[Given records Boundary: Start]

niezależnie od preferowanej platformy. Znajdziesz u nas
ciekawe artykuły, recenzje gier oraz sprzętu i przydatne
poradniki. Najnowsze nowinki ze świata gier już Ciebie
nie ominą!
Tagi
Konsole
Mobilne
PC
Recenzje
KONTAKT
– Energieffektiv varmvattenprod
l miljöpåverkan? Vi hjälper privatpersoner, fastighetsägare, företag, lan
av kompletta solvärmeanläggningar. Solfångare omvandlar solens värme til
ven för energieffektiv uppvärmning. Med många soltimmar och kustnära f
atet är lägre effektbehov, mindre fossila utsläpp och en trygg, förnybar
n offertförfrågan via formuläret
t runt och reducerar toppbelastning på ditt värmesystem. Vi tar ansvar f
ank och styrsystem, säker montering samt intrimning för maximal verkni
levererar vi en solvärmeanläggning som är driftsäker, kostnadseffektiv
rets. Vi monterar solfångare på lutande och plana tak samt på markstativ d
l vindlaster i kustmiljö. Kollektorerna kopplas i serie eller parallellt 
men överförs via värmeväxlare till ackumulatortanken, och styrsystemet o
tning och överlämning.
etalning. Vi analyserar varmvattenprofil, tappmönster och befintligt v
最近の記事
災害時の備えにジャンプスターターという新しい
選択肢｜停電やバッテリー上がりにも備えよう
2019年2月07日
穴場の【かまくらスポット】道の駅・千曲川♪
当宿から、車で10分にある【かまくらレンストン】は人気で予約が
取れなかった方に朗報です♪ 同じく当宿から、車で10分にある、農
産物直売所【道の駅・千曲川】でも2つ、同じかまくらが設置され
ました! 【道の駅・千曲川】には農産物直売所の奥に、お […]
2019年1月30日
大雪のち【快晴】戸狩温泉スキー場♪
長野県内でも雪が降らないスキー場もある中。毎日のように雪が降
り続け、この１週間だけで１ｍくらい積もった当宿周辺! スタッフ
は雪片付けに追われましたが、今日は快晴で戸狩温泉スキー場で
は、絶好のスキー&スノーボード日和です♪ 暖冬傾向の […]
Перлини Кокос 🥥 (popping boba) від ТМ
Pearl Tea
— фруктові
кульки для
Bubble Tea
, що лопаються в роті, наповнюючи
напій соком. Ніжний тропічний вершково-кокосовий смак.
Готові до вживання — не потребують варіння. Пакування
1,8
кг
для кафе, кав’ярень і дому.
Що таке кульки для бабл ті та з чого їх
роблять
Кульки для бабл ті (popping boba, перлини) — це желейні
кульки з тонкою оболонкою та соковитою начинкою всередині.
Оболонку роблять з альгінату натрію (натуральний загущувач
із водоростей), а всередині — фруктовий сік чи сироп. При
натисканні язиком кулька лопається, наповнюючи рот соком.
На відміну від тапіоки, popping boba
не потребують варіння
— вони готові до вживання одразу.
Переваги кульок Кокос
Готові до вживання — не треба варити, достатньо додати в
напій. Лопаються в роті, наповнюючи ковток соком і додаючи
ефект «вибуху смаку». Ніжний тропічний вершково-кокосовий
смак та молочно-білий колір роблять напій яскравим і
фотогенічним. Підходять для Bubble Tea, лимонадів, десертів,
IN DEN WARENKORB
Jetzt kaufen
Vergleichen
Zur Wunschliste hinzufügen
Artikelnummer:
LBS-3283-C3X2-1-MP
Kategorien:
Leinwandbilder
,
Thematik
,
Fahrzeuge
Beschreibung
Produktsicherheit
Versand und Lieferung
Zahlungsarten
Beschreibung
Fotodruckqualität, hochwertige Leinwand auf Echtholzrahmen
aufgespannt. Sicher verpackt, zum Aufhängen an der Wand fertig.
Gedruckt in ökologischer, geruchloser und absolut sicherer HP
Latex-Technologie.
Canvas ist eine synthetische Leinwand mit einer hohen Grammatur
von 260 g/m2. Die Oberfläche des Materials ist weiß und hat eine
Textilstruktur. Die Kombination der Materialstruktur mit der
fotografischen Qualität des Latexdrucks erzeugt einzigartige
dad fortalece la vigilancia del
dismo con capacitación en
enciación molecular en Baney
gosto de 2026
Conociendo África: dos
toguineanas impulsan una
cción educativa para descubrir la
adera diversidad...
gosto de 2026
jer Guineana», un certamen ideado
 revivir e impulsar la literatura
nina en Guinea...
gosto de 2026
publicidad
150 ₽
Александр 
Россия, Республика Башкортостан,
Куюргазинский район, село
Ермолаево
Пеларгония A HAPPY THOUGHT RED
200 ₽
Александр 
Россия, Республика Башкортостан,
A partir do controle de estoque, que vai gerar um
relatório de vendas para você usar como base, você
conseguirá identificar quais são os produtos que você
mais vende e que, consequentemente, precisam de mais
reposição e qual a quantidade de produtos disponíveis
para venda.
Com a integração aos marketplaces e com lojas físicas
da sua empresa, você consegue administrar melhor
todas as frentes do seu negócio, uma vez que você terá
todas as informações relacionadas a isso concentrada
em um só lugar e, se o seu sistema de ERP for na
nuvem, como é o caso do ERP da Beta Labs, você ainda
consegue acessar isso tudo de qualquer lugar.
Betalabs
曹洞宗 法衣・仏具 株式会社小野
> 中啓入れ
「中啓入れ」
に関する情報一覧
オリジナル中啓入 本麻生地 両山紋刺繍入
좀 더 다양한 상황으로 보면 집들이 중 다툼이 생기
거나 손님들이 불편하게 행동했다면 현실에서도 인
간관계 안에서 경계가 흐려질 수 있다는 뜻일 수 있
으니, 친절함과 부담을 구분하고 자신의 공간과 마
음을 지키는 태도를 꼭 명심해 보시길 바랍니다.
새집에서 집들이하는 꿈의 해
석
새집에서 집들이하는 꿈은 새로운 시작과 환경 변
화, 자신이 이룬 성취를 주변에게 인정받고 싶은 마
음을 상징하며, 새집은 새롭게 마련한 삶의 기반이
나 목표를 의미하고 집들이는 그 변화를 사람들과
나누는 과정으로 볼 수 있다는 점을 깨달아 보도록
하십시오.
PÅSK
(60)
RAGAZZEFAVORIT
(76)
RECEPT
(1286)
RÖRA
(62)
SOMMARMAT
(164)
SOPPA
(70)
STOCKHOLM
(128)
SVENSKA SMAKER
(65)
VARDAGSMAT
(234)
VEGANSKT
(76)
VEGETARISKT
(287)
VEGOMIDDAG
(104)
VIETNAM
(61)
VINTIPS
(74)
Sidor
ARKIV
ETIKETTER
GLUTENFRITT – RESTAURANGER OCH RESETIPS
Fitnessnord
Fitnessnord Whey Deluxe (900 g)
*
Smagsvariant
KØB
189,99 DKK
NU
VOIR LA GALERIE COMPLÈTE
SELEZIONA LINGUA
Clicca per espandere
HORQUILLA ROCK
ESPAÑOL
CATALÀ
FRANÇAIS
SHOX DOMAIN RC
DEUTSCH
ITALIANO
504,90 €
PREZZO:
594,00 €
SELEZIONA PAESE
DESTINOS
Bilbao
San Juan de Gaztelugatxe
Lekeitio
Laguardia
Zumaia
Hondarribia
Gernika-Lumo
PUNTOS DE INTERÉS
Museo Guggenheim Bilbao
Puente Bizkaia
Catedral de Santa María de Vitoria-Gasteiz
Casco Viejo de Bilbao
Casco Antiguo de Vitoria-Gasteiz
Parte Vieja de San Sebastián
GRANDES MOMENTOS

[Given records Boundary: End]

▶ Your goal:
Go through the data and return every record exactly.

▶ Completed task:
niezależnie od preferowanej platformy. Znajdziesz u nas
ciekawe artykuły, recenzje gier oraz sprzętu i przydatne
poradniki. Najnowsze nowinki ze świata gier już Ciebie
nie ominą!
Tagi
Konsole
Mobilne
PC
Recenzje
KONTAKT
– Energieffektiv varmvattenprod
l miljöpåverkan? Vi hjälper privatpersoner, fastighetsägare, företag, lan
av kompletta solvärmeanläggningar. Solfångare omvandlar solens värme til
ven för energieffektiv uppvärmning. Med många soltimmar och kustnära f
atet är lägre effektbehov, mindre fossila utsläpp och en trygg, förnybar
n offertförfrågan via formuläret
t runt och reducerar toppbelastning på ditt värmesystem. Vi tar ansvar f
ank och styrsystem, säker montering samt intrimning för maximal verkni
levererar vi en solvärmeanläggning som är driftsäker, kostnadseffektiv
rets. Vi monterar solfångare på lutande och plana tak samt på markstativ d
l vindlaster i kustmiljö. Kollektorerna kopplas i serie eller parallellt 
men överförs via värmeväxlare till ackumulatortanken, och styrsystemet o
tning och överlämning.
etalning. Vi analyserar varmvattenprofil, tappmönster och befintligt v
最近の記事
災害時の備えにジャンプスターターという新しい
選択肢｜停電やバッテリー上がりにも備えよう
2019年2月07日
穴場の【かまくらスポット】道の駅・千曲川♪
当宿から、車で10分にある【かまくらレンストン】は人気で予約が
取れなかった方に朗報です♪ 同じく当宿から、車で10分にある、農
産物直売所【道の駅・千曲川】でも2つ、同じかまくらが設置され
ました! 【道の駅・千曲川】には農産物直売所の奥に、お […]
2019年1月30日
大雪のち【快晴】戸狩温泉スキー場♪
長野県内でも雪が降らないスキー場もある中。毎日のように雪が降
り続け、この１週間だけで１ｍくらい積もった当宿周辺! スタッフ
は雪片付けに追われましたが、今日は快晴で戸狩温泉スキー場で
は、絶好のスキー&スノーボード日和です♪ 暖冬傾向の […]
Перлини Кокос 🥥 (popping boba) від ТМ
Pearl Tea
— фруктові
кульки для
Bubble Tea
, що лопаються в роті, наповнюючи
напій соком. Ніжний тропічний вершково-кокосовий смак.
Готові до вживання — не потребують варіння. Пакування
1,8
кг
для кафе, кав’ярень і дому.
Що таке кульки для бабл ті та з чого їх
роблять
Кульки для бабл ті (popping boba, перлини) — це желейні
кульки з тонкою оболонкою та соковитою начинкою всередині.
Оболонку роблять з альгінату натрію (натуральний загущувач
із водоростей), а всередині — фруктовий сік чи сироп. При
натисканні язиком кулька лопається, наповнюючи рот соком.
На відміну від тапіоки, popping boba
не потребують варіння
— вони готові до вживання одразу.
Переваги кульок Кокос
Готові до вживання — не треба варити, достатньо додати в
напій. Лопаються в роті, наповнюючи ковток соком і додаючи
ефект «вибуху смаку». Ніжний тропічний вершково-кокосовий
смак та молочно-білий колір роблять напій яскравим і
фотогенічним. Підходять для Bubble Tea, лимонадів, десертів,
IN DEN WARENKORB
Jetzt kaufen
Vergleichen
Zur Wunschliste hinzufügen
Artikelnummer:
LBS-3283-C3X2-1-MP
Kategorien:
Leinwandbilder
,
Thematik
,
Fahrzeuge
Beschreibung
Produktsicherheit
Versand und Lieferung
Zahlungsarten
Beschreibung
Fotodruckqualität, hochwertige Leinwand auf Echtholzrahmen
aufgespannt. Sicher verpackt, zum Aufhängen an der Wand fertig.
Gedruckt in ökologischer, geruchloser und absolut sicherer HP
Latex-Technologie.
Canvas ist eine synthetische Leinwand mit einer hohen Grammatur
von 260 g/m2. Die Oberfläche des Materials ist weiß und hat eine
Textilstruktur. Die Kombination der Materialstruktur mit der
fotografischen Qualität des Latexdrucks erzeugt einzigartige
dad fortalece la vigilancia del
dismo con capacitación en
enciación molecular en Baney
gosto de 2026
Conociendo África: dos
toguineanas impulsan una
cción educativa para descubrir la
adera diversidad...
gosto de 2026
jer Guineana», un certamen ideado
 revivir e impulsar la literatura
nina en Guinea...
gosto de 2026
publicidad
150 ₽
Александр 
Россия, Республика Башкортостан,
Куюргазинский район, село
Ермолаево
Пеларгония A HAPPY THOUGHT RED
200 ₽
Александр 
Россия, Республика Башкортостан,
A partir do controle de estoque, que vai gerar um
relatório de vendas para você usar como base, você
conseguirá identificar quais são os produtos que você
mais vende e que, consequentemente, precisam de mais
reposição e qual a quantidade de produtos disponíveis
para venda.
Com a integração aos marketplaces e com lojas físicas
da sua empresa, você consegue administrar melhor
todas as frentes do seu negócio, uma vez que você terá
todas as informações relacionadas a isso concentrada
em um só lugar e, se o seu sistema de ERP for na
nuvem, como é o caso do ERP da Beta Labs, você ainda
consegue acessar isso tudo de qualquer lugar.
Betalabs
曹洞宗 法衣・仏具 株式会社小野
> 中啓入れ
「中啓入れ」
に関する情報一覧
オリジナル中啓入 本麻生地 両山紋刺繍入
좀 더 다양한 상황으로 보면 집들이 중 다툼이 생기
거나 손님들이 불편하게 행동했다면 현실에서도 인
간관계 안에서 경계가 흐려질 수 있다는 뜻일 수 있
으니, 친절함과 부담을 구분하고 자신의 공간과 마
음을 지키는 태도를 꼭 명심해 보시길 바랍니다.
새집에서 집들이하는 꿈의 해
석
새집에서 집들이하는 꿈은 새로운 시작과 환경 변
화, 자신이 이룬 성취를 주변에게 인정받고 싶은 마
음을 상징하며, 새집은 새롭게 마련한 삶의 기반이
나 목표를 의미하고 집들이는 그 변화를 사람들과
나누는 과정으로 볼 수 있다는 점을 깨달아 보도록
하십시오.
PÅSK
(60)
RAGAZZEFAVORIT
(76)
RECEPT
(1286)
RÖRA
(62)
SOMMARMAT
(164)
SOPPA
(70)
STOCKHOLM
(128)
SVENSKA SMAKER
(65)
VARDAGSMAT
(234)
VEGANSKT
(76)
VEGETARISKT
(287)
VEGOMIDDAG
(104)
VIETNAM
(61)
VINTIPS
(74)
Sidor
ARKIV
ETIKETTER
GLUTENFRITT – RESTAURANGER OCH RESETIPS
Fitnessnord
Fitnessnord Whey Deluxe (900 g)
*
Smagsvariant
KØB
189,99 DKK
NU
VOIR LA GALERIE COMPLÈTE
SELEZIONA LINGUA
Clicca per espandere
HORQUILLA ROCK
ESPAÑOL
CATALÀ
FRANÇAIS
SHOX DOMAIN RC
DEUTSCH
ITALIANO
504,90 €
PREZZO:
594,00 €
SELEZIONA PAESE
DESTINOS
Bilbao
San Juan de Gaztelugatxe
Lekeitio
Laguardia
Zumaia
Hondarribia
Gernika-Lumo
PUNTOS DE INTERÉS
Museo Guggenheim Bilbao
Puente Bizkaia
Catedral de Santa María de Vitoria-Gasteiz
Casco Viejo de Bilbao
Casco Antiguo de Vitoria-Gasteiz
Parte Vieja de San Sebastián
GRANDES MOMENTOS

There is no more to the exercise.